Pullman’s reputation was tarnished due to tough conditions for his workers
“Overlooked Orleans” – Vol. 5, No. 9
March 3rd marks the 188th birthday of George Mortimer Pullman, born in 1831 to James Lewis and Emily Caroline Minton Pullman. In 1845, George had reached the age of 14 and received a sufficient level of education in the common schools to enter the workforce. It was around this time that James Pullman brought his family to Albion, “where he became widely known as a useful and upright citizen,” according to W. B. Cook.
The untimely death of James in 1853 forced George to care for his mother and younger siblings. Working as a cabinetmaker, Pullman was best known locally for building furniture in a business that would eventually transition through the hands of George Ough, to the partnership of Reynolds & Flintham, to J. B. Merrill, and eventually transition to the business formerly known as Merrill-Grinnell Funeral Home.
It was during an 1853 construction project along the Erie Canal that Pullman developed a reputation for himself as a master contractor.

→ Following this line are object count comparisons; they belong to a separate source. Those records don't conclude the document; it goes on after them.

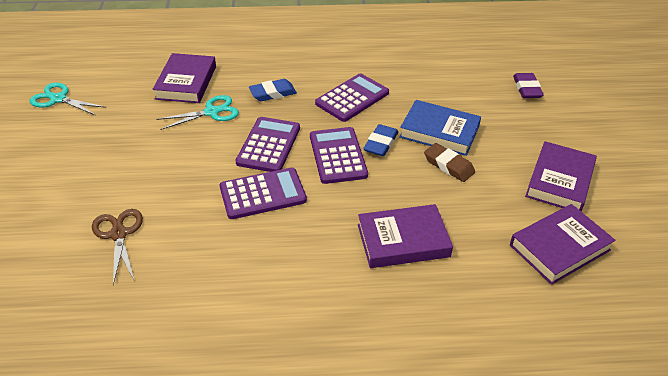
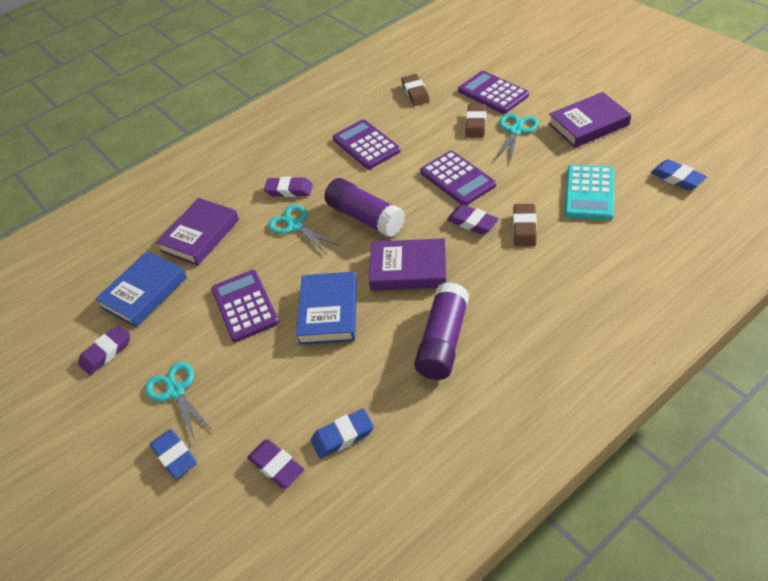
blue book: 1 -> 2
blue eraser: 2 -> 3
brown eraser: 1 -> 3
brown scissors: 1 -> 0
purple book: 4 -> 3
purple eraser: 1 -> 4
purple glue stick: 0 -> 2
turquoise calculator: 0 -> 1
turquoise scissors: 2 -> 3

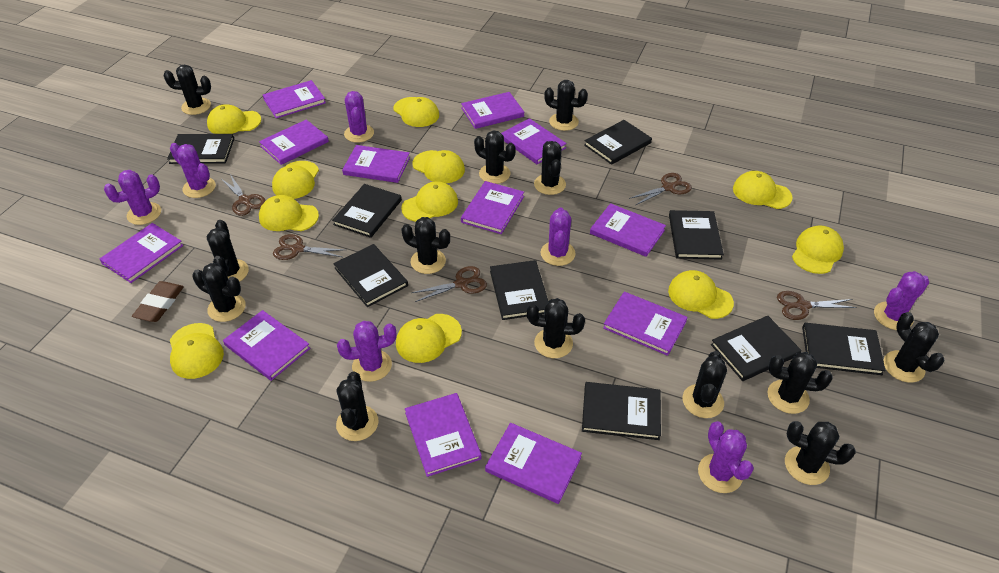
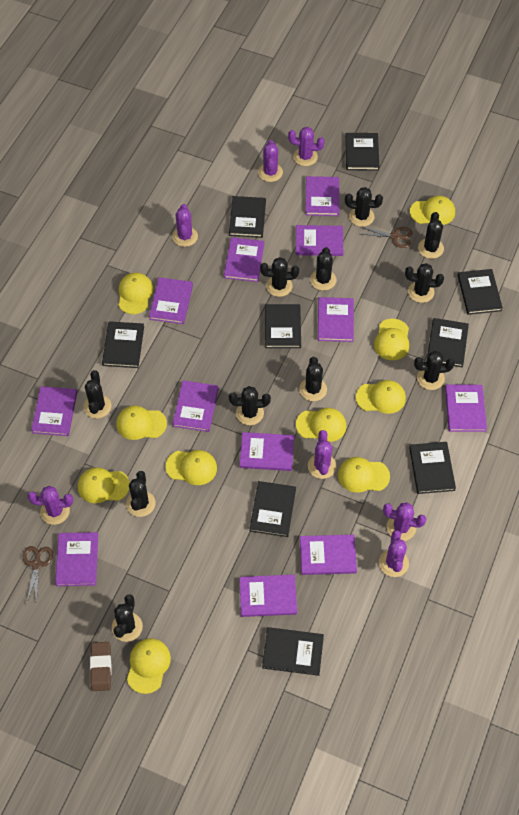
black cactus: 13 -> 11
brown scissors: 5 -> 2
yellow cap: 11 -> 10

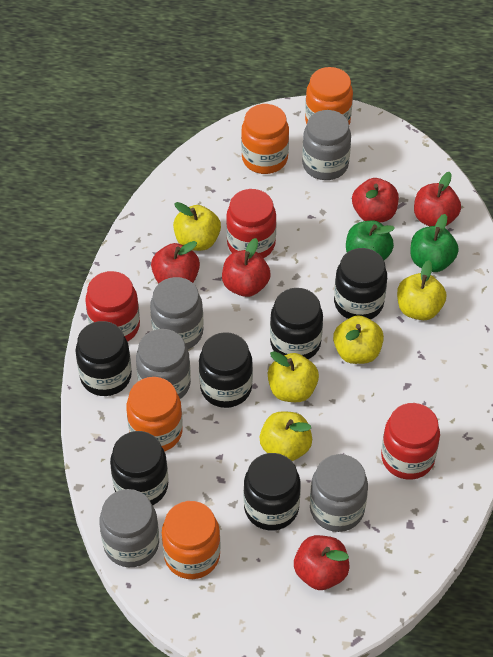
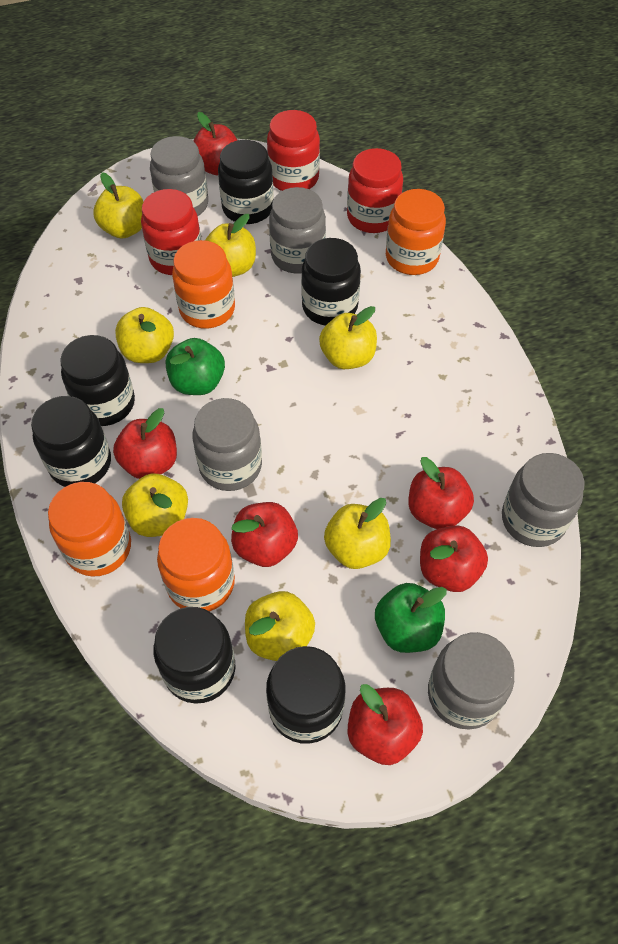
red apple: 5 -> 6
yellow apple: 5 -> 7

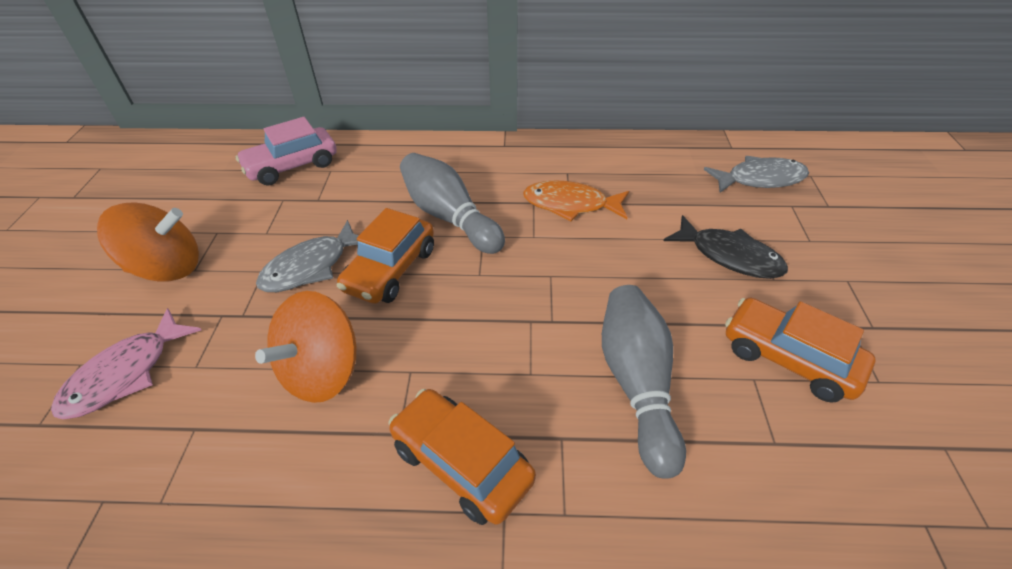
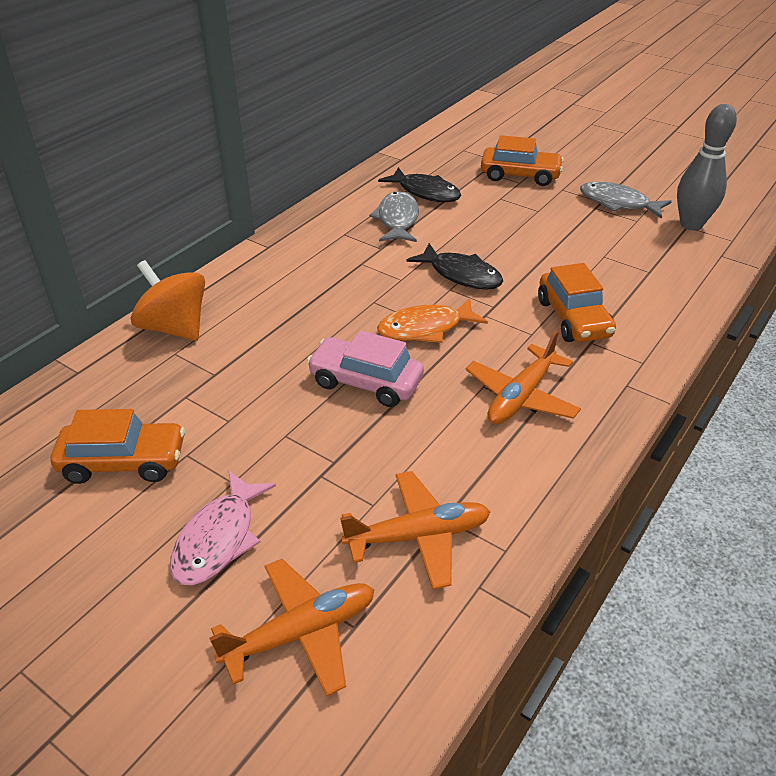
black fish: 1 -> 2
grey bowling pin: 2 -> 1
orange plane: 0 -> 3
orange spinning top: 2 -> 1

Using a tool developed by his father, Pullman was able to move several large buildings to make way for the widening of the canal prism. Two years later he and Charles H. Moore traveled to Chicago where they performed similar work, raising buildings to prevent flooding.
In the late 1850s, Pullman entered into a partnership with Ben Field, who became one of the primary financiers of the sleeper car experiment. Field would eventually sell out his interests to Pullman in order to pursue politics and, of course, the latter “made out like a bandit.”
The story of George Pullman is often romanticized, telling the story of a great inventor with a brilliant mind for business. Instead, we should view Pullman’s career in a critical light. One defined by the treatment of his employees.
This political cartoon, entitled “The Condition of the Laboring Man at Pullman,” provides insight into the public’s perception of Pullman. In this cartoon, an employee is pressed between the weights of high rent and low wages; the upper press reads, “Capitalism, Monopoly, Plutocracy, Wage Slavery.” A hefty George Pullman is operating the t-screw on the press, his weight indicative of an exorbitant lifestyle fueled by wealth and greed.
In 1880, Pullman purchased 4,000 acres of land at Lake Calumet and employed Solon Spencer Beman to design a factory for manufacturing sleeper cars. It was Pullman’s idea to construct a company town for his employees, equipped with housing, stores, churches, and entertainment venues. The utopian-like community was void of vices that Pullman perceived to damage society, including saloons, in an effort to increase worker loyalty.
Unfortunately for Pullman’s employees, he ruled like an autocrat, prohibiting the publication of independent newspapers, town meetings, and open discussion. He was known to inspect the homes of workers for cleanliness, terminating leases on 10-days’ notice if conditions did not match his standards. Richard Ely, in an 1885 edition of Harper’s Weekly, wrote “The power of [Otto von] Bismarck in Germany is utterly insignificant when compared with the power of the ruling authority of the Pullman Palace Car Company…”
Ely later wrote, “It should be constantly borne in mind that all investments and outlays in Pullman are intended to yield financial returns satisfactory from a purely business point of view.” This was validated during the Panic of 1893 when Pullman cut wages in the face of decreasing demand for sleeper cars. His failure to adjust rent accordingly led to one of the largest strikes in the history of the United States.
Joining with the American Railway Union, led by Eugene V. Debs, Pullman workers refused to work, blocked rail tracks, and threatened strike breakers. A spike in national attention led to an injunction ordering the strikers back to work, which Debs ignored. As a result, President Grover Cleveland dispatched 12,000 federal troops to end the strike leading to the deaths of 30 workers. Pullman’s reputation was tarnished as a result and his company town labeled “un-American.” Public opinion supported the use of federal troops to end the strike while the national media labeled strikers as foreigners and anarchists.
Pullman suffered a heart attack in 1897. His family was paranoid that railroad laborers would desecrate his body and went to extreme lengths to protect his final resting place. Placed in a lead-lined coffin, he was sealed in a block of concrete and then lowered into the ground. The grave was then covered with asphalt and tar paper, covered with a layer of concrete, surrounded by steel rails, and once again covered with concrete; the entire process took two days.